MAIN Roads Minister Mark Bailey has called for a review of traffic conditions at Mount Cotton State School after an approach by Springwood MP and fellow minister Mick de Brenni.
But Mr de Brenni has been slammed for his intervention by parents who say he should have first talked to them.
The Mount Cotton area has just been moved into Mr de Brenni’s seat after an electoral redistribution.
P&C president Karla Skow said Mr de Brenni was yet to meet with the P&C while vice-president Jess Zutt said parents had been talking to council and state government for years about traffic issues.
They had formed a Safe School Traffic Committee about five years ago because of inadequate parking, congested traffic access and unsuitable public transport.
Parents were informed about the review in a letter from Mr de Brenni to Mount Cotton residents.
“It’s really offensive to get a letter like this in which Mick de Brenni makes out that he’s a knight in shining armour,” Ms Zutt said.
“We question his concern when he hasn’t conducted any due diligence before making these claims.”
Mr de Brenni said he had received an overwhelmingly positive response to his letter.
He had spoken to residents and staff and seen the congestion.
“There’s no real capacity for children to walk or ride to the school because most live several kilometres away,” he said. “The only option is for parents to drive, so around drop-off and pick-up time the congestion is dangerous and time-consuming.”
Mr de Brenni was hopeful the minister and his team would work quickly and co-operatively with parents to get a good outcome.
The school was built nearly 150 years ago on a curving road on the brow of hill, limiting traffic visibility.
Parents raised safety concerns at the beginning of every year, with the P&C compiling information and government responses.
The P&C does not support parents parking opposite the school and walking across Mount Cotton Road, which Ms Skow said had been deemed unsafe for a crossing supervisor.
“There have been a number of near misses. We are concerned that it is going to take someone to get hit.”
The speed limit at Mount Cotton Road’s school zone had been reduced from 60km/h to 40km/h, but Ms Skow said a new school was the long-term solution to cater for community growth.
“There is not enough parking and infrastructure for 630 students and their families,” she said.
Ms Skow said on some days the afternoon school bus to Mount Cotton village had three children to a seat and students standing in the aisle. The morning bus arrived at school about 8am, before pupils were supervised by staff.
“People try to do the right thing by using public transport but they will stop if they don’t deem it safe.”
In response to the P&C representatives saying they had been told the traffic problems occurred at all schools, Mr de Brenni said if that was the case they should be addressed at all schools.
“I will be focusing on the schools that matter to the community I am looking to represent and Mount Cotton State School has an obvious challenge that I am looking to help them resolve.”
Councillor and LNP Springwood candidate Julie Talty said council was discussing a trial bus for parents to accompany students to school and then return to the village.

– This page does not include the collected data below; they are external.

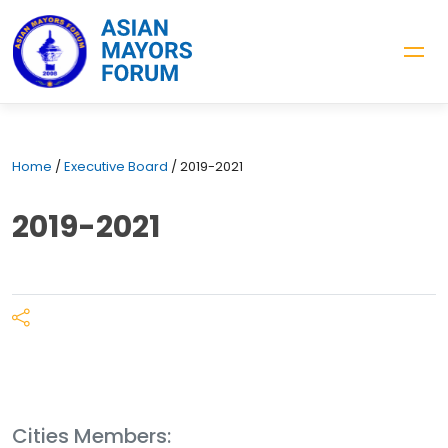
Home
/
Executive Board
/
2019-2021
2019-2021
Cities Members: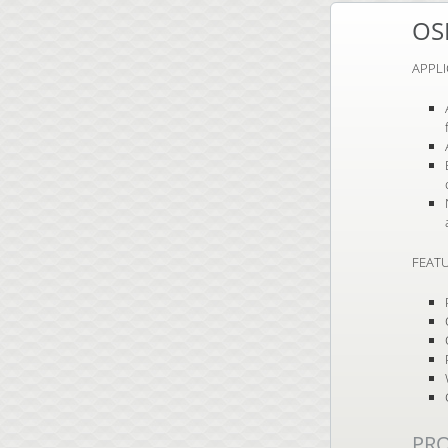
OS
APPL
FEATU
PR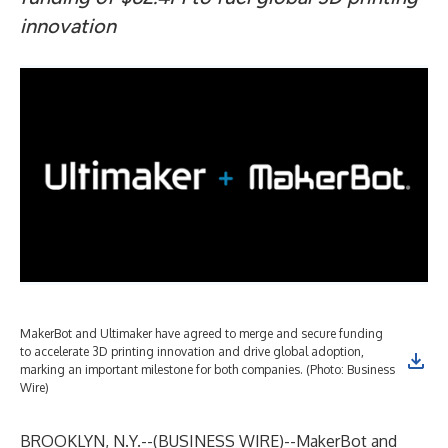
innovation
MakerBot and Ultimaker have agreed to merge and secure funding
to accelerate 3D printing innovation and drive global adoption,
marking an important milestone for both companies. (Photo: Business
Wire)
BROOKLYN, N.Y.--(
BUSINESS WIRE
)--
MakerBot and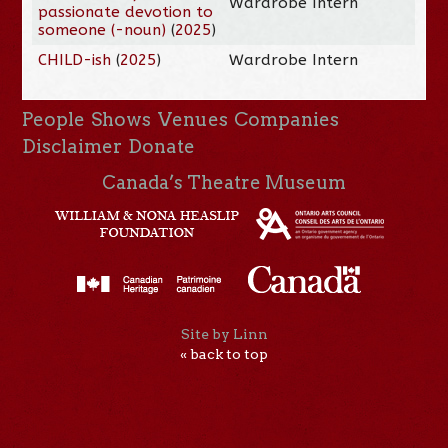
Wardrobe Intern
passionate devotion to
someone (-noun)
(
2025
)
CHILD-ish
(
2025
)
Wardrobe Intern
People
Shows
Venues
Companies
Disclaimer
Donate
Canada’s Theatre Museum
Site by Linn
« back to top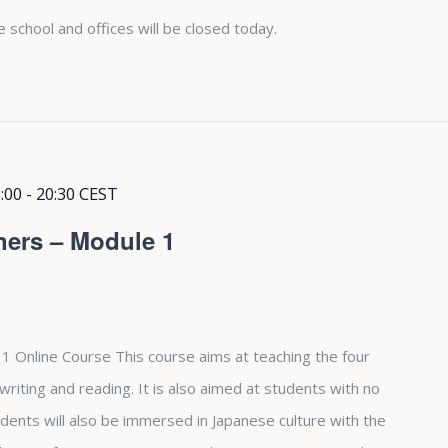
e school and offices will be closed today.
:00
-
20:30
CEST
ners – Module 1
1 Online Course This course aims at teaching the four
, writing and reading. It is also aimed at students with no
dents will also be immersed in Japanese culture with the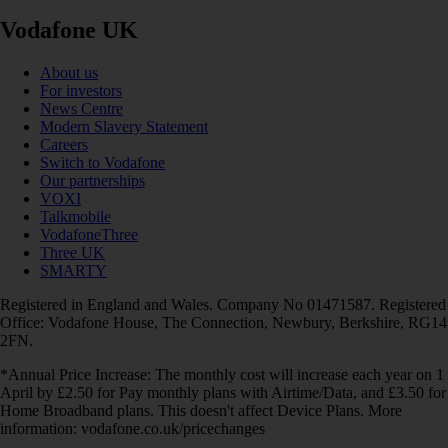
Vodafone UK
About us
For investors
News Centre
Modern Slavery Statement
Careers
Switch to Vodafone
Our partnerships
VOXI
Talkmobile
VodafoneThree
Three UK
SMARTY
Registered in England and Wales. Company No 01471587. Registered
Office: Vodafone House, The Connection, Newbury, Berkshire, RG14
2FN.
*Annual Price Increase: The monthly cost will increase each year on 1
April by £2.50 for Pay monthly plans with Airtime/Data, and £3.50 for
Home Broadband plans. This doesn't affect Device Plans. More
information: vodafone.co.uk/pricechanges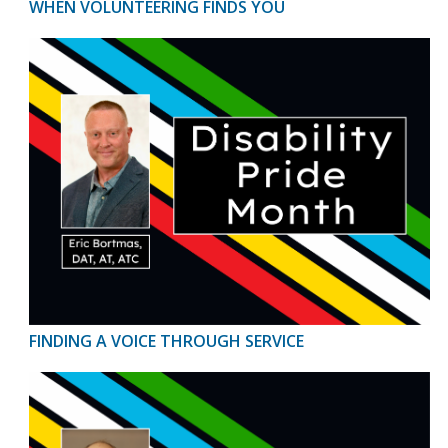
WHEN VOLUNTEERING FINDS YOU
FINDING A VOICE THROUGH SERVICE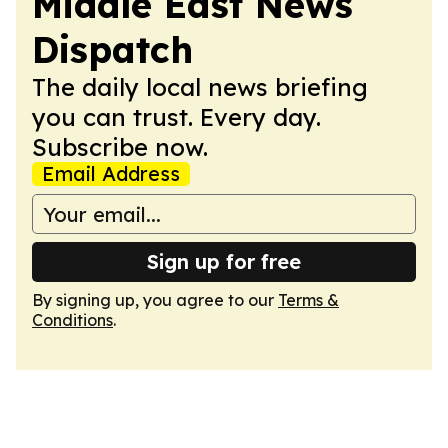
Middle East News
Dispatch
The daily local news briefing
you can trust. Every day.
Subscribe now.
Email Address
Sign up for free
By signing up, you agree to our
Terms &
Conditions
.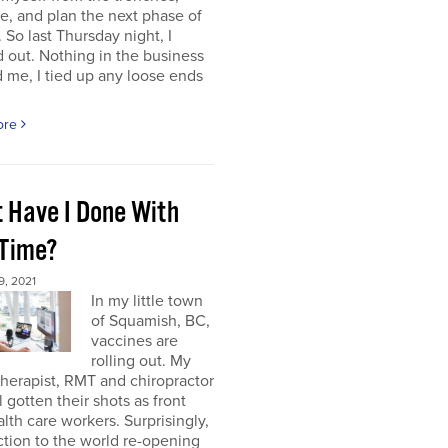
e, and plan the next phase of
 So last Thursday night, I
 out. Nothing in the business
me, I tied up any loose ends
ore
 Have I Done With
 Time?
, 2021
In my little town
of Squamish, BC,
vaccines are
rolling out. My
herapist, RMT and chiropractor
l gotten their shots as front
alth care workers. Surprisingly,
tion to the world re-opening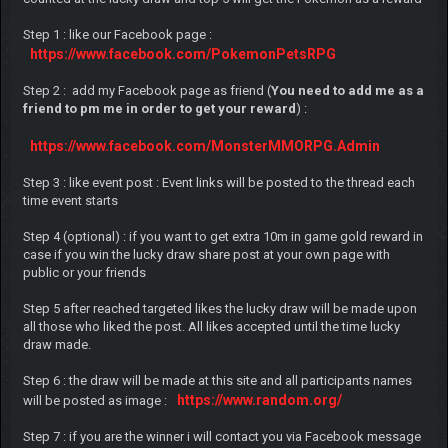
Step 1 : like our Facebook page :
https://www.facebook.com/PokemonPetsRPG
Step 2 : add my Facebook page as friend (
You need to add me as a
friend to pm me in order to get your reward
) :
https://www.facebook.com/MonsterMMORPG.Admin
Step 3 : like event post : Event links will be posted to the thread each
time event starts
Step 4 (optional) : if you want to get extra 10m in game gold reward in
case if you win the lucky draw share post at your own page with
public or your friends
Step 5 after reached targeted likes the lucky draw will be made upon
all those who liked the post. All likes accepted until the time lucky
draw made.
Step 6 : the draw will be made at this site and all participants names
https://www.random.org/
will be posted as image :
Step 7 : if you are the winner i will contact you via Facebook message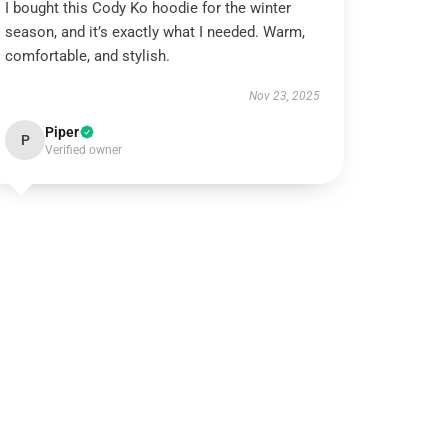
I bought this Cody Ko hoodie for the winter
season, and it’s exactly what I needed. Warm,
comfortable, and stylish.
Nov 23, 2025
Piper
P
Verified owner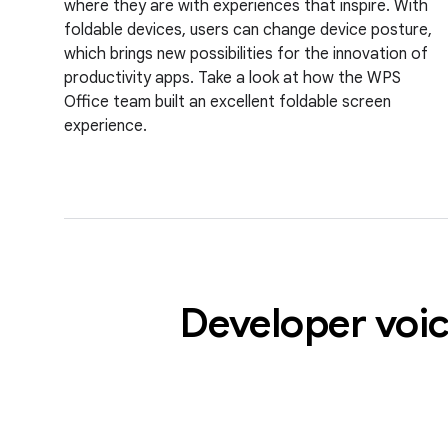
where they are with experiences that inspire. With
foldable devices, users can change device posture,
which brings new possibilities for the innovation of
productivity apps. Take a look at how the WPS
Office team built an excellent foldable screen
experience.
Developer voic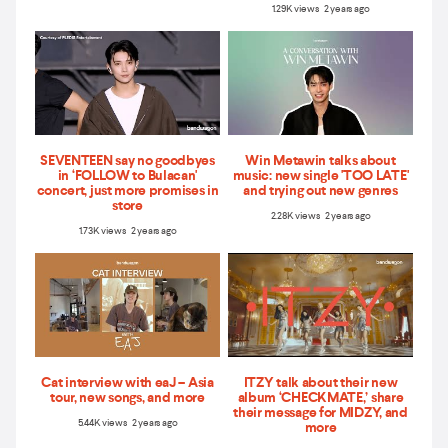
1.29K views 2 years ago
SEVENTEEN say no goodbyes
Win Metawin talks about
in ‘FOLLOW to Bulacan'
music: new single 'TOO LATE'
concert, just more promises in
and trying out new genres
store
2.28K views 2 years ago
1.73K views 2 years ago
Cat interview with eaJ – Asia
ITZY talk about their new
tour, new songs, and more
album ‘CHECKMATE,’ share
their message for MIDZY, and
5.44K views 2 years ago
more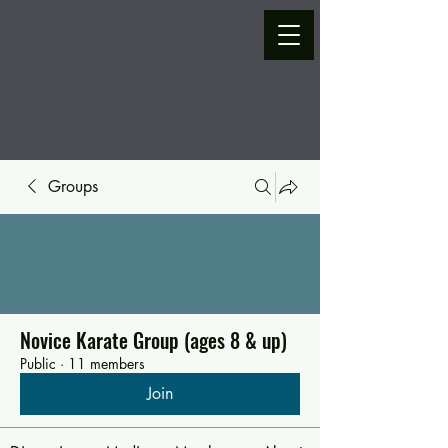
Groups
Novice Karate Group (ages 8 & up)
Public
·
11 members
Join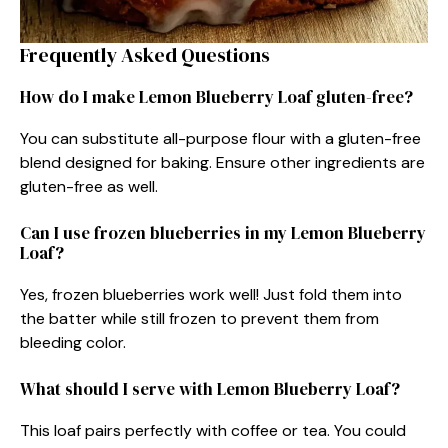
Frequently Asked Questions
How do I make Lemon Blueberry Loaf gluten-free?
You can substitute all-purpose flour with a gluten-free
blend designed for baking. Ensure other ingredients are
gluten-free as well.
Can I use frozen blueberries in my Lemon Blueberry
Loaf?
Yes, frozen blueberries work well! Just fold them into
the batter while still frozen to prevent them from
bleeding color.
What should I serve with Lemon Blueberry Loaf?
This loaf pairs perfectly with coffee or tea. You could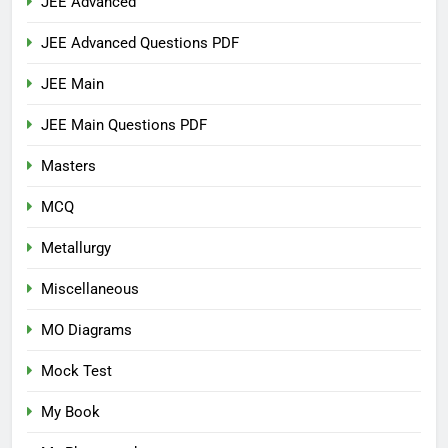
JEE Advanced
JEE Advanced Questions PDF
JEE Main
JEE Main Questions PDF
Masters
MCQ
Metallurgy
Miscellaneous
MO Diagrams
Mock Test
My Book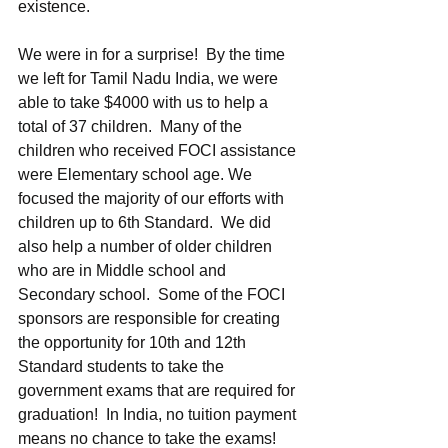
existence. 
We were in for a surprise!  By the time 
we left for Tamil Nadu India, we were 
able to take $4000 with us to help a 
total of 37 children.  Many of the 
children who received FOCI assistance 
were Elementary school age. We 
focused the majority of our efforts with 
children up to 6th Standard.  We did 
also help a number of older children 
who are in Middle school and 
Secondary school.  Some of the FOCI 
sponsors are responsible for creating 
the opportunity for 10th and 12th 
Standard students to take the 
government exams that are required for 
graduation!  In India, no tuition payment 
means no chance to take the exams!  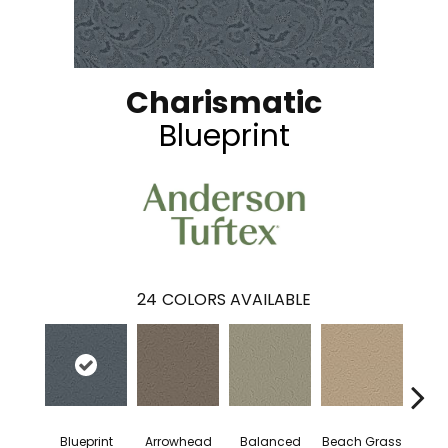
Charismatic
Blueprint
24
COLORS AVAILABLE
Blueprint
Arrowhead
Balanced
Beach Grass
Bo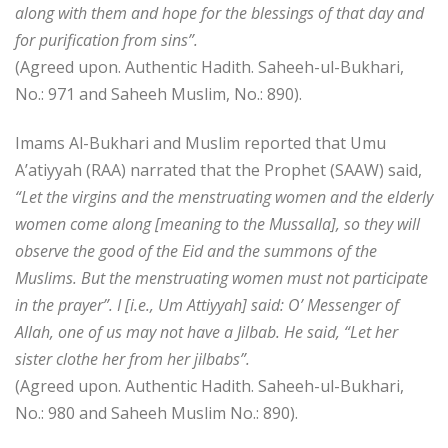
along with them and hope for the blessings of that day and
for purification from sins”.
(Agreed upon. Authentic Hadith. Saheeh-ul-Bukhari,
No.: 971 and Saheeh Muslim, No.: 890).
Imams Al-Bukhari and Muslim reported that Umu
A’atiyyah (RAA) narrated that the Prophet (SAAW) said,
“Let the virgins and the menstruating women and the elderly
women come along [meaning to the Mussalla], so they will
observe the good of the Eid and the summons of the
Muslims. But the menstruating women must not participate
in the prayer”. I [i.e., Um Attiyyah] said: O’ Messenger of
Allah, one of us may not have a Jilbab. He said, “Let her
sister clothe her from her jilbabs”.
(Agreed upon. Authentic Hadith. Saheeh-ul-Bukhari,
No.: 980 and Saheeh Muslim No.: 890).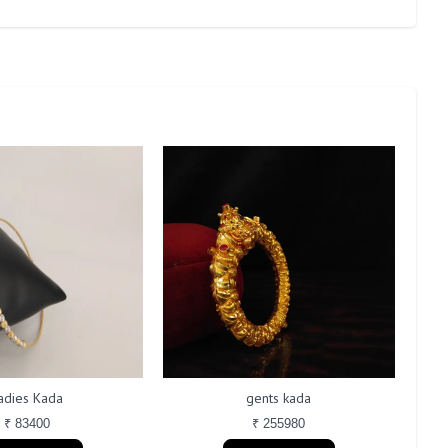
adies Kada
gents kada
₹ 83400
₹ 255980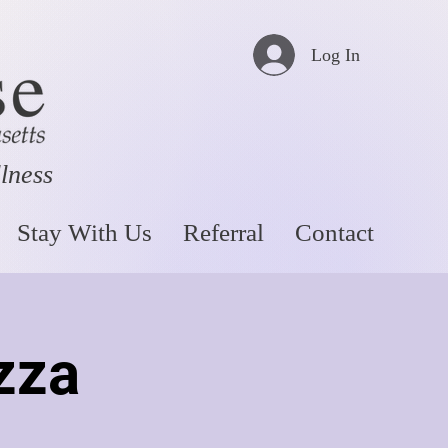
Log In
llness
Stay With Us
Referral
Contact
zza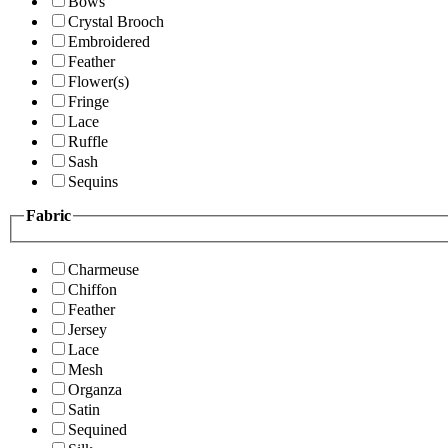
Bows
Crystal Brooch
Embroidered
Feather
Flower(s)
Fringe
Lace
Ruffle
Sash
Sequins
Fabric
Charmeuse
Chiffon
Feather
Jersey
Lace
Mesh
Organza
Satin
Sequined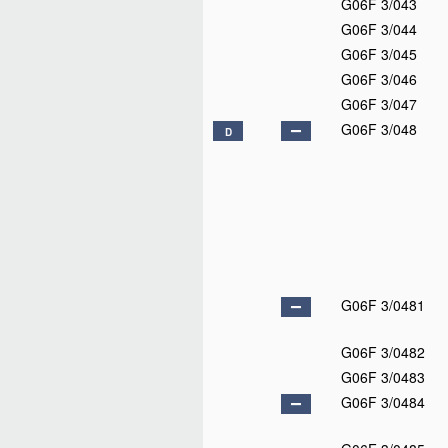
G06F 3/043
G06F 3/044
G06F 3/045
G06F 3/046
G06F 3/047
G06F 3/048
D
G06F 3/0481
G06F 3/0482
G06F 3/0483
G06F 3/0484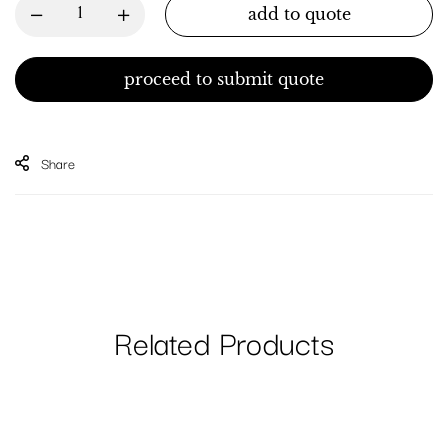
add to quote
proceed to submit quote
Share
Related Products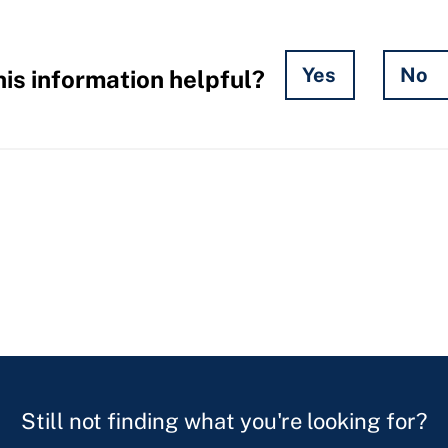
Yes
No
is information helpful?
Still not finding what you're looking for?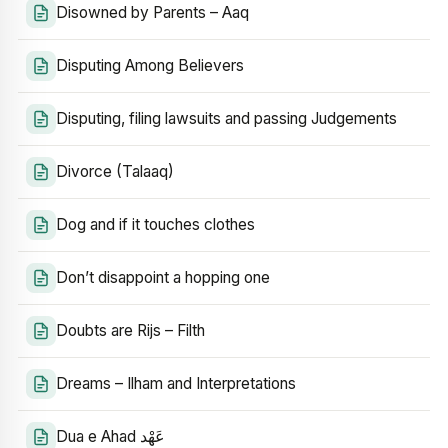
Disowned by Parents – Aaq
Disputing Among Believers
Disputing, filing lawsuits and passing Judgements
Divorce (Talaaq)
Dog and if it touches clothes
Don’t disappoint a hopping one
Doubts are Rijs – Filth
Dreams – Ilham and Interpretations
Dua e Ahad عَهْد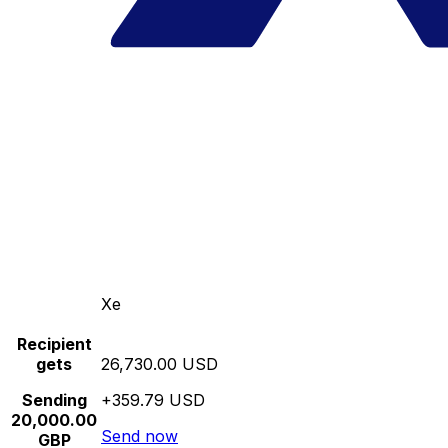
Xe
Recipient
gets
26,730.00 USD
Sending
+359.79 USD
20,000.00
Send now
GBP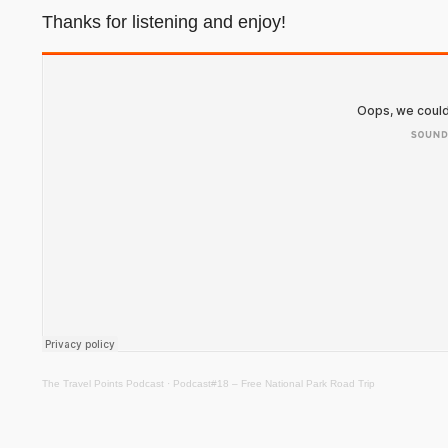
Thanks for listening and enjoy!
The Travel Points Podcast
·
Podcast#18 – Free National Park Road Trip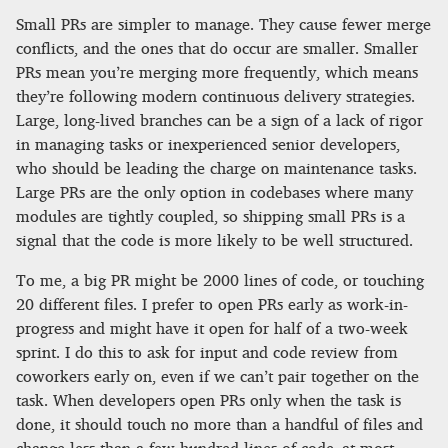
Small PRs are simpler to manage. They cause fewer merge
conflicts, and the ones that do occur are smaller. Smaller
PRs mean you’re merging more frequently, which means
they’re following modern continuous delivery strategies.
Large, long-lived branches can be a sign of a lack of rigor
in managing tasks or inexperienced senior developers,
who should be leading the charge on maintenance tasks.
Large PRs are the only option in codebases where many
modules are tightly coupled, so shipping small PRs is a
signal that the code is more likely to be well structured.
To me, a big PR might be 2000 lines of code, or touching
20 different files. I prefer to open PRs early as work-in-
progress and might have it open for half of a two-week
sprint. I do this to ask for input and code review from
coworkers early on, even if we can’t pair together on the
task. When developers open PRs only when the task is
done, it should touch no more than a handful of files and
change less than a few hundred lines of code–at most.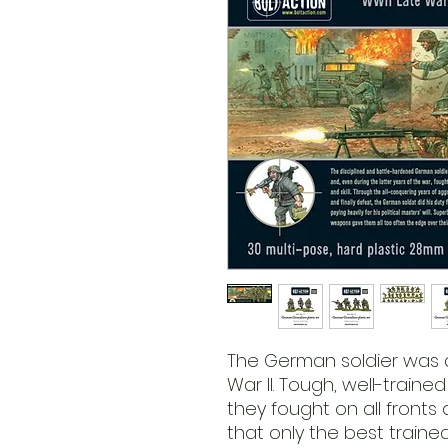
The German soldier was 
War II. Tough, well-trained
they fought on all fronts
that only the best train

Ms Zutt said it was still a band-aid solution but was the most sensible option.
Ms Talty said Mr de Brenni had been caught out using political double speak to convince the community that he cared about the need for upgrades to Mount Cotton Road and safe school access.
“He has used his taxpayer-funded electoral allowance to campaign, making empty statements about his 'efforts' on our behalf,” she said.
“It may be within the rules, so was Bronwyn Bishop's helicopter ride, but it's unethical and the community won't stand for this kind of abuse of the system from politicians anymore.”